Publié le : mercredi 22 mai 2019

Voir en ligne : https://www.unsa.org/Protection-de-...

Source : UNSA

Date : mai 2019

Présentation :

«  Une concertation sur la Protection de l’Enfance a été lancée par le Secrétaire d’Etat, Adrien Taquet.

L’UNSA et ses syndicats concernés ont publié un livret pour partager leurs propositions sur ce sujet.

L’UNSA, avec ses syndicats implantés dans les différents secteurs (Education, conseils départementaux, protection judiciaire de la jeunesse …), a souhaité porter à la connaissance des décideurs politiques, des acteurs de la protection de l’enfance et des travailleurs sociaux notre regard, notre analyse et nos propositions en la matière à l’aide d’un livret intitulé « Pour une évolution significative de la politique publique de protection de l’enfance ».

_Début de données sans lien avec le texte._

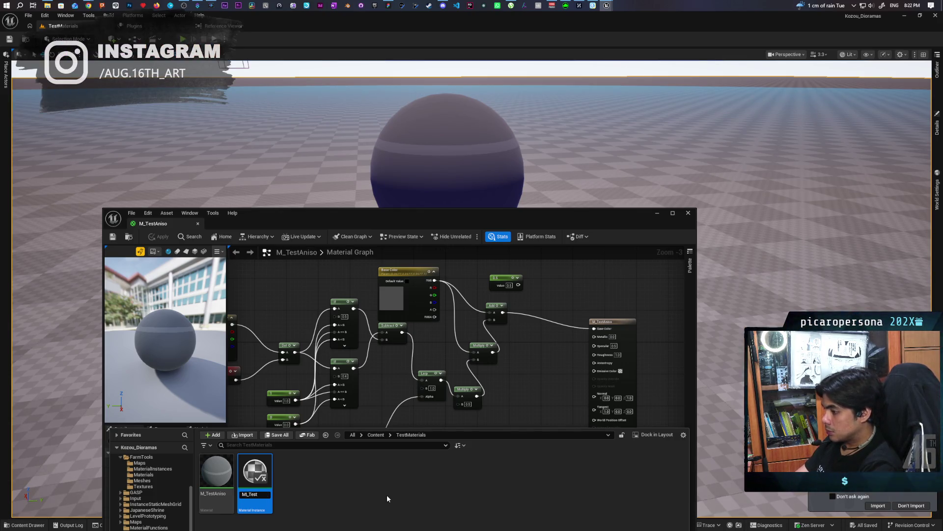
type("niso")
key("Return")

Toutes les facettes du sujet sont abordées (pilotage, prévention, parcours et statut, accueils, santé Éducation, scolarité et formation, mineurs non accompagnés, sorties sèches, professionnels).  »

Sommaire :

« AVANT PROPOS

PILOTAGE

PRÉVENTION

PARCOURS ET STATUT

ACCUEILS

SANTÉ

ÉDUCATION, SCOLARITÉ ET FORMATION

MINEURS NON ACCOMPAGNÉS

L’UNSA considère positivement

  • La mise en place de tout ce qui a été décidé avec l’Association des Départements de France l’an dernier dès cette année 2019. Les relations entre l’Etat et les départements se sont considérablement tendues sur le dossier des Mineurs non accompagnés.
  • La rédaction d’un guide des bonnes pratiques pour éviter les disparités scandaleusement importantes entre départements.

L’UNSA est dubitative sur

  • L’intérêt de mettre en place des pôles régionaux pour mieux répartir les jeunes sur le territoire dès la phase de l’évaluation : les magistrats ont le dernier mot, tous les départements ne jouent pas le jeu (évaluations bâclées, en faveur ou en défaveur des mineurs, données chiffrées erronées, …).
  • L’application du décret en cours d’expérimentation concernant le fichier national biométrique des jeunes migrants qui sollicitent la protection de l’ASE. Il faut en effet clarifier les modalités d’application d’un dispositif qui suscite de nombreuses interrogations chez les travailleurs sociaux dans les départements. La création d’un fichier national doit permettre à la fois aux départements de savoir qui a été débouté et aux préfectures de savoir qui a été évalué majeur et est donc expulsable. Les personnes évaluées comme majeures seront inscrites au fichier national des étrangers Agedref et la préfecture pourra alors les expulser avant même qu’un juge n’ait pu statuer sur la situation du jeune.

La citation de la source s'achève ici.